**Extracted material:**
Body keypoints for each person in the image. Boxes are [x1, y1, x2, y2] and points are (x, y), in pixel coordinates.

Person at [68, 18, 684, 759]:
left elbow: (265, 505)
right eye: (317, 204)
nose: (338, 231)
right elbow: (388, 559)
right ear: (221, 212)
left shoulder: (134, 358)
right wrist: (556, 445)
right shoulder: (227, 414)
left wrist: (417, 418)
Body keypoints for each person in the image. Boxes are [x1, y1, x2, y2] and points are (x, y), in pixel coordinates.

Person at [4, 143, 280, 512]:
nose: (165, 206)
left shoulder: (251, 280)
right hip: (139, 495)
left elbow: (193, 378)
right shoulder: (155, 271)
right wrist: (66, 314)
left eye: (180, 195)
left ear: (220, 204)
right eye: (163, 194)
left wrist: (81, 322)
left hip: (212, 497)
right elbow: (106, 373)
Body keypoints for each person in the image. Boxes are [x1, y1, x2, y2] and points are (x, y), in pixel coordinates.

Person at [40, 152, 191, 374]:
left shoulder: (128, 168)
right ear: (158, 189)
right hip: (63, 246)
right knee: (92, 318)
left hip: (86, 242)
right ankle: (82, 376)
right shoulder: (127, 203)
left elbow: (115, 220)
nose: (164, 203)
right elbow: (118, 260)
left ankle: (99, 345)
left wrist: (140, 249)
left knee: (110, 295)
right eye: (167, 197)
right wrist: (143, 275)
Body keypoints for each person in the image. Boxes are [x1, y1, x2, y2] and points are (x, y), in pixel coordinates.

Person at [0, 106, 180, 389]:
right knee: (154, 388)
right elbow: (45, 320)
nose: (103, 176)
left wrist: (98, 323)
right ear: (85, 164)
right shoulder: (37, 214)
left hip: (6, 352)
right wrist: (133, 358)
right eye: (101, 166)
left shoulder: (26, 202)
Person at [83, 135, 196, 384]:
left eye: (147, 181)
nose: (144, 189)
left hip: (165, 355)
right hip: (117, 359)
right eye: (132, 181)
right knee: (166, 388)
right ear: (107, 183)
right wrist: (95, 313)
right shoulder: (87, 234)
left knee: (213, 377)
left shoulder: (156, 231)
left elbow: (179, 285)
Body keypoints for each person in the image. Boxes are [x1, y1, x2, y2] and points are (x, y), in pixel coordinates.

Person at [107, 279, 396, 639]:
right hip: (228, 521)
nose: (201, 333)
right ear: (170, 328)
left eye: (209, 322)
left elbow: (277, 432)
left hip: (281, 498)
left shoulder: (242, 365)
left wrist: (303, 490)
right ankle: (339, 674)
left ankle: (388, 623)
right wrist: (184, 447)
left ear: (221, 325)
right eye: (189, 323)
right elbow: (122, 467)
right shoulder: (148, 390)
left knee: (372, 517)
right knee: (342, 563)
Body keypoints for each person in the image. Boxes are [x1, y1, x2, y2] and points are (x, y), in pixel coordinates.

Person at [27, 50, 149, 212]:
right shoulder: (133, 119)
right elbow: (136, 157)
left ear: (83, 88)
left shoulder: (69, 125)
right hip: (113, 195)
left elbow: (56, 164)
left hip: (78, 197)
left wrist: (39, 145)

**What you have to do:** Lines wanted from the listing above: the line with "right shoulder: (127, 203)" up to and including the line with "right shoulder: (133, 119)". Please write them out exactly, adding nothing else.

**Task output:**
right shoulder: (127, 203)
left elbow: (115, 220)
nose: (164, 203)
right elbow: (118, 260)
left ankle: (99, 345)
left wrist: (140, 249)
left knee: (110, 295)
right eye: (167, 197)
right wrist: (143, 275)
Body keypoints for each person in the image. Boxes are [x1, y1, x2, y2] and points are (x, y), in pixel coordinates.

Person at [0, 106, 180, 389]:
right knee: (154, 388)
right elbow: (45, 320)
nose: (103, 176)
left wrist: (98, 323)
right ear: (85, 164)
right shoulder: (37, 214)
left hip: (6, 352)
right wrist: (133, 358)
right eye: (101, 166)
left shoulder: (26, 202)
Person at [83, 135, 196, 384]:
left eye: (147, 181)
nose: (144, 189)
left hip: (165, 355)
right hip: (117, 359)
right eye: (132, 181)
right knee: (166, 388)
right ear: (107, 183)
right wrist: (95, 313)
right shoulder: (87, 234)
left knee: (213, 377)
left shoulder: (156, 231)
left elbow: (179, 285)
Body keypoints for each person in the image. Boxes are [x1, y1, x2, y2] and points are (x, y), in pixel coordinates.

Person at [107, 279, 396, 639]:
right hip: (228, 521)
nose: (201, 333)
right ear: (170, 328)
left eye: (209, 322)
left elbow: (277, 432)
left hip: (281, 498)
left shoulder: (242, 365)
left wrist: (303, 490)
right ankle: (339, 674)
left ankle: (388, 623)
right wrist: (184, 447)
left ear: (221, 325)
right eye: (189, 323)
right elbow: (122, 467)
right shoulder: (148, 390)
left knee: (372, 517)
right knee: (342, 563)
Body keypoints for each person in the image. Boxes are [x1, y1, x2, y2] and points are (x, y), in pixel coordinates.

Person at [27, 50, 149, 212]:
right shoulder: (133, 119)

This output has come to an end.